I am writing a Silverlight application which will be used in multiple countries by a large organisation. The users are all used to working in English, so there's no requirement for a complex internationalization approach.
However, the one thing which causes major annoyance is for dates to appear in the American mm/dd/yyyy format in the rest of the world.
So I was rather upset when I realised that although my PC is set to the UK regional settings, my Silverlight app ignored this and insisted on formatting DateTime
fields as mm/dd/yyyy when, for example, I displayed a date in a DataGrid
column.
My initial attempts to fix this found me loads of articles about complex internationalization techniques in Silverlight and .NET, and it started to look as though I'd have no choice but to write custom-handlers for all my date fields.
Fortunately, I then discovered some references to the System.Windows.Markup.XmlLanguage
class.

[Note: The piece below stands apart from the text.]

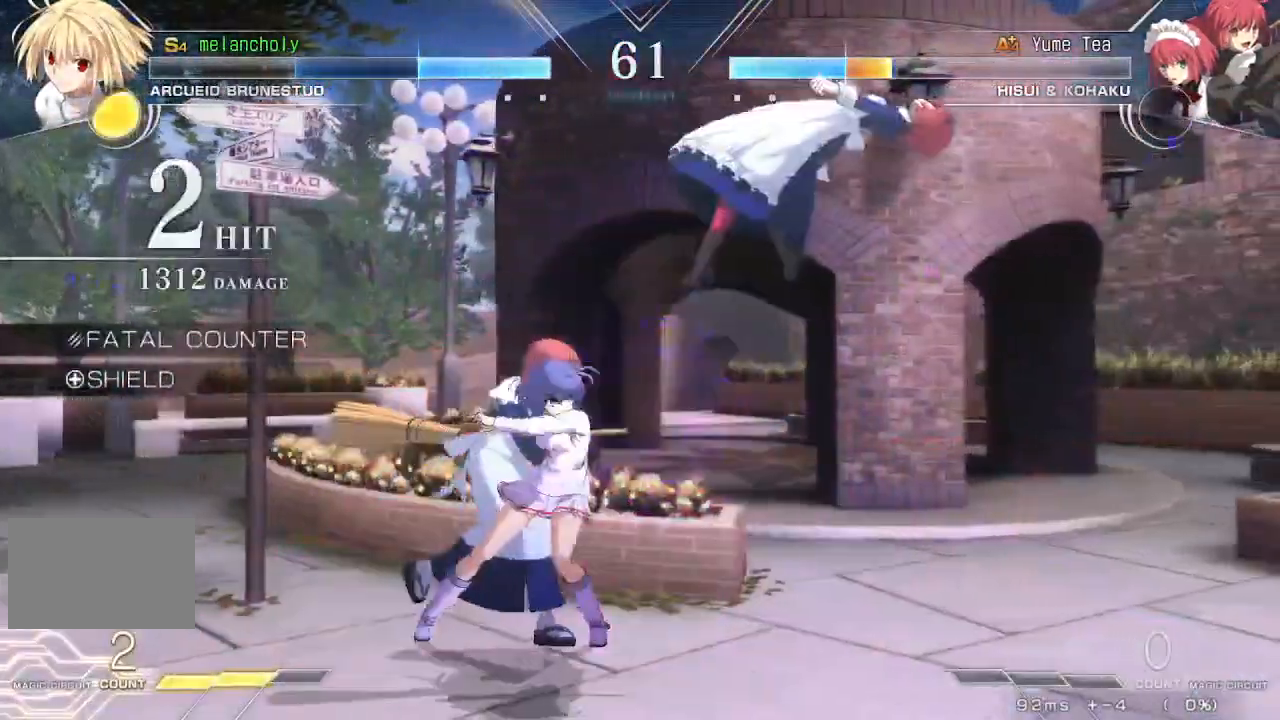
{"buttons": ["DPAD_DOWN"], "events": [[167, "DPAD_LEFT", "up"], [267, "SQUARE", "up"], [417, "DPAD_DOWN", "down"]]}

All I needed to do was add a few lines to my MainPage()
routine as follows:
using System.Windows.Markup;
using System.Threading;
.....
public MainPage()
{
this.Language = XmlLanguage.GetLanguage(Thread.CurrentThread.CurrentCulture.Name);
InitializeComponent();
......
and suddenly my dates looked as I wanted them to.
Depending on the way you structure your code, you may need to add a similar line in the constructors of other UI elements, but so far I've found that just this one line does the trick.
To be honest, I don't really understand why this behaviour isn't the default. Silverlight knows perfectly well what language you want - the main thread has the information - but it doesn't propagate that up to the UI elements unless you do it explicitly.